- **Data extracts**
++++

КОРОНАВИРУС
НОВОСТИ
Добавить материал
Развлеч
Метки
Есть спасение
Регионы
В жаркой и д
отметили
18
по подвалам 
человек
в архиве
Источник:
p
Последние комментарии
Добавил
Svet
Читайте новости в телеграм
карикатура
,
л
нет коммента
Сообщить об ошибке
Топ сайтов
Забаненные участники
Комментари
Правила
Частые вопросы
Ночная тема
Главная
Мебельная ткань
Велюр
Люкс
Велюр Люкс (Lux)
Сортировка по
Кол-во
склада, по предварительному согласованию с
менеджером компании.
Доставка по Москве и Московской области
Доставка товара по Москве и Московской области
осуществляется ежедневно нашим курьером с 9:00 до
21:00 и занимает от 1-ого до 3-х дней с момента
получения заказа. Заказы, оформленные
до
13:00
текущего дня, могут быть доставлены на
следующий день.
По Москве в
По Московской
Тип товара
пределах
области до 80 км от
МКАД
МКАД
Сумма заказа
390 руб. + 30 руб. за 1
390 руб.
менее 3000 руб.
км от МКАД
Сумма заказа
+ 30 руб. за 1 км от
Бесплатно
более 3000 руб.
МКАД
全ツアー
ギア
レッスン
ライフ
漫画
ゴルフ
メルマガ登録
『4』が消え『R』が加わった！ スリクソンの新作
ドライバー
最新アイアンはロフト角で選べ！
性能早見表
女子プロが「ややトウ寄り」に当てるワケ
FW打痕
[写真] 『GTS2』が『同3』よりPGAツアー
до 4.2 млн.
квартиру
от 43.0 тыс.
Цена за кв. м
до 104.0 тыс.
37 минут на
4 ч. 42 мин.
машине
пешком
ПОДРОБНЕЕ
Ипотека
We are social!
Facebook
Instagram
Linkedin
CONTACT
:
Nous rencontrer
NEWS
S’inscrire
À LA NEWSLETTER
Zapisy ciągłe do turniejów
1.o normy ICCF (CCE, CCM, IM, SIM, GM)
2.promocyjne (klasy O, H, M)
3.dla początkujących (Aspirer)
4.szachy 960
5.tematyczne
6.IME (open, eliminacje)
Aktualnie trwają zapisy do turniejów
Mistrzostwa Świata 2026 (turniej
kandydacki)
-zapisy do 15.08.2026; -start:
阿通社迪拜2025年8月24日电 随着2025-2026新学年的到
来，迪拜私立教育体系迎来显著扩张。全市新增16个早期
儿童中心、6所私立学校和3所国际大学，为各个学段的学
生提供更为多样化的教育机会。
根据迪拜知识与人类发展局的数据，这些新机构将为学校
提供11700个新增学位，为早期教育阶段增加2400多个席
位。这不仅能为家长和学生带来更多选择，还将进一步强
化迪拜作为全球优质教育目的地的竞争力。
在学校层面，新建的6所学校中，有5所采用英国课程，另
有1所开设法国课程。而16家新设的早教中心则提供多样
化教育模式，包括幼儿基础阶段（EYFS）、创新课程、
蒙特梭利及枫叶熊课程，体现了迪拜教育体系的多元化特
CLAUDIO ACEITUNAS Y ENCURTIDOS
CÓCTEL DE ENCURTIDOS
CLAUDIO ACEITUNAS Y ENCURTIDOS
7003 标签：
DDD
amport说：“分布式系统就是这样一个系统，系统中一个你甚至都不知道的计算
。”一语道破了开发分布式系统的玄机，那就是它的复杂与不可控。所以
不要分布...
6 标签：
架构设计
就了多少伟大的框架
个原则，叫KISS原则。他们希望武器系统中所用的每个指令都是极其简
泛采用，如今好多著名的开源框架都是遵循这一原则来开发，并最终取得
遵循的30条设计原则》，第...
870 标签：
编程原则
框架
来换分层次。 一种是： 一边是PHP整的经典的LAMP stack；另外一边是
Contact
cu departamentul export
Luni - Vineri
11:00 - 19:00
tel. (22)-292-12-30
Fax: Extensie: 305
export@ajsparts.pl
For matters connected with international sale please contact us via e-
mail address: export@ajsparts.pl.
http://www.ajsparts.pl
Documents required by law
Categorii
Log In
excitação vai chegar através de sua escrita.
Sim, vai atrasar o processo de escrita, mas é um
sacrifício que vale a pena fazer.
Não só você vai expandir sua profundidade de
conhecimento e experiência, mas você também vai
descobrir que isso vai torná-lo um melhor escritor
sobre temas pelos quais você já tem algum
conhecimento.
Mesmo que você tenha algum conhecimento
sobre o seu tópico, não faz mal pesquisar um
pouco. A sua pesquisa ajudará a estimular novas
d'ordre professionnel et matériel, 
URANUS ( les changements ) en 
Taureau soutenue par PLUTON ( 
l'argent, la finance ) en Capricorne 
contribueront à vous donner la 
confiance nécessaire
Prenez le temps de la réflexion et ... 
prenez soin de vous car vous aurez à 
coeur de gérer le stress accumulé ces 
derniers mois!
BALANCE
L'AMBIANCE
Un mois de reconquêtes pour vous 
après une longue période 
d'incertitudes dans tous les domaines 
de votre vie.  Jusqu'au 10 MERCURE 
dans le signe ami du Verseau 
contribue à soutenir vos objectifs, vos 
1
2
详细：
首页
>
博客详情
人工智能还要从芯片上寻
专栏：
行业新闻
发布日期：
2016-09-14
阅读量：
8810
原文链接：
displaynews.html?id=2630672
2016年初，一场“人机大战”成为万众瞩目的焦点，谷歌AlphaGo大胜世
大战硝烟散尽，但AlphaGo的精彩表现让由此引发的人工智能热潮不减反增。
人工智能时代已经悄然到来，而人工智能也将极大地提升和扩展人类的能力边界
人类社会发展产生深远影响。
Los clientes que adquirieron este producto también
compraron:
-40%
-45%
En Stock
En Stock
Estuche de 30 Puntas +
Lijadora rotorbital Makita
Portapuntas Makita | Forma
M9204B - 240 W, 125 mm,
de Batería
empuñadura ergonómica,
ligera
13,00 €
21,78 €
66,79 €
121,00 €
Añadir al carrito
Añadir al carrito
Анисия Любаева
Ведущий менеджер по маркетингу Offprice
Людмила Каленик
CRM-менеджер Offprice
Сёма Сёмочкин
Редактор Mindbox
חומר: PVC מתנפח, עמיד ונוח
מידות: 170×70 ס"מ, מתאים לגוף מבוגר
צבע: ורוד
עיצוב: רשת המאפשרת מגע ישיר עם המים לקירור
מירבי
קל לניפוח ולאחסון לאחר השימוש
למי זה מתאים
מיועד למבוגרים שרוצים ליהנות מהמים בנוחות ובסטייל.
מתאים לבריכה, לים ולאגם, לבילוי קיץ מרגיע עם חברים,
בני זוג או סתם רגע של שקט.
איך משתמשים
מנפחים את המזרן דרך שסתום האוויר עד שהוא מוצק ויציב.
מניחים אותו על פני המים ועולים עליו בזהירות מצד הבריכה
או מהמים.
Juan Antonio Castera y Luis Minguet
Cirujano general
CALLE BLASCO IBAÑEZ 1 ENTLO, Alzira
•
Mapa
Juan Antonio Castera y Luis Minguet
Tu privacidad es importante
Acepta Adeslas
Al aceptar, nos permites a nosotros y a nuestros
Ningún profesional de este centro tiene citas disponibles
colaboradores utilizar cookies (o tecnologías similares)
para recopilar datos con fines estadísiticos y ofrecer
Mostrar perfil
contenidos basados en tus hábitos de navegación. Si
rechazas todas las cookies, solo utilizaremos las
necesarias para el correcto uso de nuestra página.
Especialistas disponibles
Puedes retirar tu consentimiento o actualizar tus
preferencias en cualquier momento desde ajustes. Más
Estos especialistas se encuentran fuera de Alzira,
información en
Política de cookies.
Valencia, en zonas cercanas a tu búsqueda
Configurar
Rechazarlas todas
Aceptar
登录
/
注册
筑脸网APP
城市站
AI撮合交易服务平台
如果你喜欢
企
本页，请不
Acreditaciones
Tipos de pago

++++

- **To-do item**
Rename "МКАД" to "ЦКАД" throughout the text of every item above, keeping all other wording the same.

- **Answer space**
КОРОНАВИРУС
НОВОСТИ
Добавить материал
Развлеч
Метки
Есть спасение
Регионы
В жаркой и д
отметили
18
по подвалам 
человек
в архиве
Источник:
p
Последние комментарии
Добавил
Svet
Читайте новости в телеграм
карикатура
,
л
нет коммента
Сообщить об ошибке
Топ сайтов
Забаненные участники
Комментари
Правила
Частые вопросы
Ночная тема
Главная
Мебельная ткань
Велюр
Люкс
Велюр Люкс (Lux)
Сортировка по
Кол-во
склада, по предварительному согласованию с
менеджером компании.
Доставка по Москве и Московской области
Доставка товара по Москве и Московской области
осуществляется ежедневно нашим курьером с 9:00 до
21:00 и занимает от 1-ого до 3-х дней с момента
получения заказа. Заказы, оформленные
до
13:00
текущего дня, могут быть доставлены на
следующий день.
По Москве в
По Московской
Тип товара
пределах
области до 80 км от
ЦКАД
ЦКАД
Сумма заказа
390 руб. + 30 руб. за 1
390 руб.
менее 3000 руб.
км от ЦКАД
Сумма заказа
+ 30 руб. за 1 км от
Бесплатно
более 3000 руб.
ЦКАД
全ツアー
ギア
レッスン
ライフ
漫画
ゴルフ
メルマガ登録
『4』が消え『R』が加わった！ スリクソンの新作
ドライバー
最新アイアンはロフト角で選べ！
性能早見表
女子プロが「ややトウ寄り」に当てるワケ
FW打痕
[写真] 『GTS2』が『同3』よりPGAツアー
до 4.2 млн.
квартиру
от 43.0 тыс.
Цена за кв. м
до 104.0 тыс.
37 минут на
4 ч. 42 мин.
машине
пешком
ПОДРОБНЕЕ
Ипотека
We are social!
Facebook
Instagram
Linkedin
CONTACT
:
Nous rencontrer
NEWS
S’inscrire
À LA NEWSLETTER
Zapisy ciągłe do turniejów
1.o normy ICCF (CCE, CCM, IM, SIM, GM)
2.promocyjne (klasy O, H, M)
3.dla początkujących (Aspirer)
4.szachy 960
5.tematyczne
6.IME (open, eliminacje)
Aktualnie trwają zapisy do turniejów
Mistrzostwa Świata 2026 (turniej
kandydacki)
-zapisy do 15.08.2026; -start:
阿通社迪拜2025年8月24日电 随着2025-2026新学年的到
来，迪拜私立教育体系迎来显著扩张。全市新增16个早期
儿童中心、6所私立学校和3所国际大学，为各个学段的学
生提供更为多样化的教育机会。
根据迪拜知识与人类发展局的数据，这些新机构将为学校
提供11700个新增学位，为早期教育阶段增加2400多个席
位。这不仅能为家长和学生带来更多选择，还将进一步强
化迪拜作为全球优质教育目的地的竞争力。
在学校层面，新建的6所学校中，有5所采用英国课程，另
有1所开设法国课程。而16家新设的早教中心则提供多样
化教育模式，包括幼儿基础阶段（EYFS）、创新课程、
蒙特梭利及枫叶熊课程，体现了迪拜教育体系的多元化特
CLAUDIO ACEITUNAS Y ENCURTIDOS
CÓCTEL DE ENCURTIDOS
CLAUDIO ACEITUNAS Y ENCURTIDOS
7003 标签：
DDD
amport说：“分布式系统就是这样一个系统，系统中一个你甚至都不知道的计算
。”一语道破了开发分布式系统的玄机，那就是它的复杂与不可控。所以
不要分布...
6 标签：
架构设计
就了多少伟大的框架
个原则，叫KISS原则。他们希望武器系统中所用的每个指令都是极其简
泛采用，如今好多著名的开源框架都是遵循这一原则来开发，并最终取得
遵循的30条设计原则》，第...
870 标签：
编程原则
框架
来换分层次。 一种是： 一边是PHP整的经典的LAMP stack；另外一边是
Contact
cu departamentul export
Luni - Vineri
11:00 - 19:00
tel. (22)-292-12-30
Fax: Extensie: 305
export@ajsparts.pl
For matters connected with international sale please contact us via e-
mail address: export@ajsparts.pl.
http://www.ajsparts.pl
Documents required by law
Categorii
Log In
excitação vai chegar através de sua escrita.
Sim, vai atrasar o processo de escrita, mas é um
sacrifício que vale a pena fazer.
Não só você vai expandir sua profundidade de
conhecimento e experiência, mas você também vai
descobrir que isso vai torná-lo um melhor escritor
sobre temas pelos quais você já tem algum
conhecimento.
Mesmo que você tenha algum conhecimento
sobre o seu tópico, não faz mal pesquisar um
pouco. A sua pesquisa ajudará a estimular novas
d'ordre professionnel et matériel, 
URANUS ( les changements ) en 
Taureau soutenue par PLUTON ( 
l'argent, la finance ) en Capricorne 
contribueront à vous donner la 
confiance nécessaire
Prenez le temps de la réflexion et ... 
prenez soin de vous car vous aurez à 
coeur de gérer le stress accumulé ces 
derniers mois!
BALANCE
L'AMBIANCE
Un mois de reconquêtes pour vous 
après une longue période 
d'incertitudes dans tous les domaines 
de votre vie.  Jusqu'au 10 MERCURE 
dans le signe ami du Verseau 
contribue à soutenir vos objectifs, vos 
1
2
详细：
首页
>
博客详情
人工智能还要从芯片上寻
专栏：
行业新闻
发布日期：
2016-09-14
阅读量：
8810
原文链接：
displaynews.html?id=2630672
2016年初，一场“人机大战”成为万众瞩目的焦点，谷歌AlphaGo大胜世
大战硝烟散尽，但AlphaGo的精彩表现让由此引发的人工智能热潮不减反增。
人工智能时代已经悄然到来，而人工智能也将极大地提升和扩展人类的能力边界
人类社会发展产生深远影响。
Los clientes que adquirieron este producto también
compraron:
-40%
-45%
En Stock
En Stock
Estuche de 30 Puntas +
Lijadora rotorbital Makita
Portapuntas Makita | Forma
M9204B - 240 W, 125 mm,
de Batería
empuñadura ergonómica,
ligera
13,00 €
21,78 €
66,79 €
121,00 €
Añadir al carrito
Añadir al carrito
Анисия Любаева
Ведущий менеджер по маркетингу Offprice
Людмила Каленик
CRM-менеджер Offprice
Сёма Сёмочкин
Редактор Mindbox
חומר: PVC מתנפח, עמיד ונוח
מידות: 170×70 ס"מ, מתאים לגוף מבוגר
צבע: ורוד
עיצוב: רשת המאפשרת מגע ישיר עם המים לקירור
מירבי
קל לניפוח ולאחסון לאחר השימוש
למי זה מתאים
מיועד למבוגרים שרוצים ליהנות מהמים בנוחות ובסטייל.
מתאים לבריכה, לים ולאגם, לבילוי קיץ מרגיע עם חברים,
בני זוג או סתם רגע של שקט.
איך משתמשים
מנפחים את המזרן דרך שסתום האוויר עד שהוא מוצק ויציב.
מניחים אותו על פני המים ועולים עליו בזהירות מצד הבריכה
או מהמים.
Juan Antonio Castera y Luis Minguet
Cirujano general
CALLE BLASCO IBAÑEZ 1 ENTLO, Alzira
•
Mapa
Juan Antonio Castera y Luis Minguet
Tu privacidad es importante
Acepta Adeslas
Al aceptar, nos permites a nosotros y a nuestros
Ningún profesional de este centro tiene citas disponibles
colaboradores utilizar cookies (o tecnologías similares)
para recopilar datos con fines estadísiticos y ofrecer
Mostrar perfil
contenidos basados en tus hábitos de navegación. Si
rechazas todas las cookies, solo utilizaremos las
necesarias para el correcto uso de nuestra página.
Especialistas disponibles
Puedes retirar tu consentimiento o actualizar tus
preferencias en cualquier momento desde ajustes. Más
Estos especialistas se encuentran fuera de Alzira,
información en
Política de cookies.
Valencia, en zonas cercanas a tu búsqueda
Configurar
Rechazarlas todas
Aceptar
登录
/
注册
筑脸网APP
城市站
AI撮合交易服务平台
如果你喜欢
企
本页，请不
Acreditaciones
Tipos de pago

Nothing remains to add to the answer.